Supplied material ::
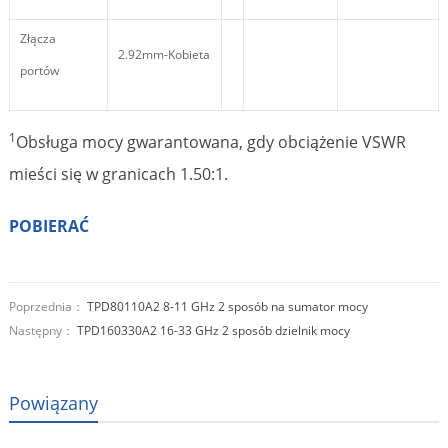
Złącza
2.92mm-Kobieta
portów
1
Obsługa mocy gwarantowana, gdy obciążenie VSWR
mieści się w granicach 1.50:1.
POBIERAĆ
Poprzednia：
TPD80110A2 8-11 GHz 2 sposób na sumator mocy
Następny：
TPD160330A2 16-33 GHz 2 sposób dzielnik mocy
Powiązany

What to produce :: For each entry, copy the text exactly and leave out any image it carries.

Output ::
Złącza
2.92mm-Kobieta
portów
1
Obsługa mocy gwarantowana, gdy obciążenie VSWR
mieści się w granicach 1.50:1.
POBIERAĆ
Poprzednia：
TPD80110A2 8-11 GHz 2 sposób na sumator mocy
Następny：
TPD160330A2 16-33 GHz 2 sposób dzielnik mocy
Powiązany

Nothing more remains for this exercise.